The omitted last paragraph goes like this:

“Now men…men are like a fine wine. They begin as grapes, and it’s up to women to stomp the shit out of them until they turn into something acceptable to have dinner with.”

While mildly amusing, male bashing strikes me as gratuitous generally, and here specifically I felt it detracted from the message.

:mad: That really stinks Alice. You were wise to get out of that relationship before your self-esteem was taken away.

If you need any help disposing of a body, I work for a medical research institute and an extra cadaver won’t be noticed. :smiley:

<snerk> I’ll let you know!
Huh. I never really participated in the ‘I’m heartbroken’ threads. I found them pointless- how could anything any stranger said make that kind of pain feel better? But strangely, I do feel better about it.

I once dated a woman who told me that when she was married she was used to getting it twice a day every day - and she divorced the man for cheating on her. I unfortunately could only see her on weekends, so I had to try and make up for the lost time in between…

I could accept that our sex drives were different. I told him that “normal” ranges from very low to very high, and that mine was as “normal” as his, and that was cool. I could compromise on that, and I could accept it. What I could not accept was his labeling me as a sex addict, a dirty girl, and abnormal. Every time I start to miss him and feel sad, I’ll just think about that little talk we had. What a jackass.

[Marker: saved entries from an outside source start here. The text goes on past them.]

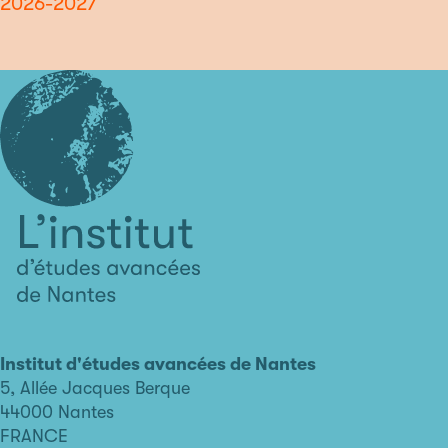
2026-2027
L'institut
d'études
avancées
Institut d'études avancées de Nantes
de
5, Allée Jacques Berque
Nantes
44000 Nantes
FRANCE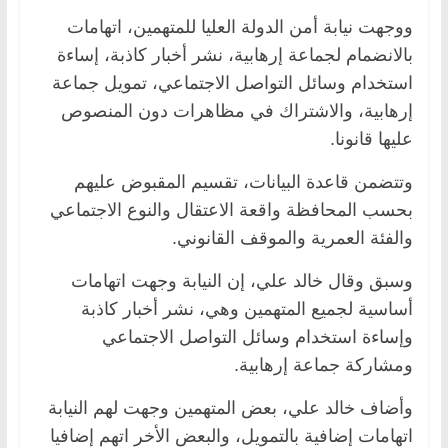
ووجهت نيابة أمن الدولة العليا للمتهمين، اتهامات
بالانضمام لجماعة إرهابية، نشر أخبار كاذبة، إساءة
استخدام وسائل التواصل الاجتماعي، تمويل جماعة
إرهابية، والاشتراك في مظاهرات دون المنصوص
عليها قانونا.
وتتضمن قاعدة البيانات، تقسيم المقبوض عليهم
بحسب المحافظة واقعة الاعتقال والنوع الاجتماعي
والفئة العمرية والموقف القانوني.
وسبق وقال خالد علي، إن النيابة وجهت اتهامات
أساسية لجميع المتهمين وهي، نشر أخبار كاذبة
وإساءة استخدام وسائل التواصل الاجتماعي
ومشاركة جماعة إرهابية.
وأضاف خالد علي، بعض المتهمين وجهت لهم النيابة
اتهامات إضافية بالتمويل، والبعض الأخر اتهم إضافيا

Alice, if I were going to rub your face in it, I’d have opened a thread in the Pit. It was a simple question, posed out of amazement that a relationship would take such a course over that short an amount of time.

Okay. I know, it was a short amount of time and I can see how it looks crazy. It felt kind of crazy, too, but at the time I did get caught up in it- I admit it. I was in love? Next time I’ll listen to my instincts that tell me not to do that. Isn’t that I said what I said last time? Oh, but this time I really mean it.

No you won’t Alice, you’ll put yourself out there, take the risk and hope to find your soul mate. That Otto doesn’t understand the concept makes me a little sad for him.

After posting that, is your e-mail box full yet? :stuck_out_tongue:

Remember, it is better to have loved and lost than to have never loved at all.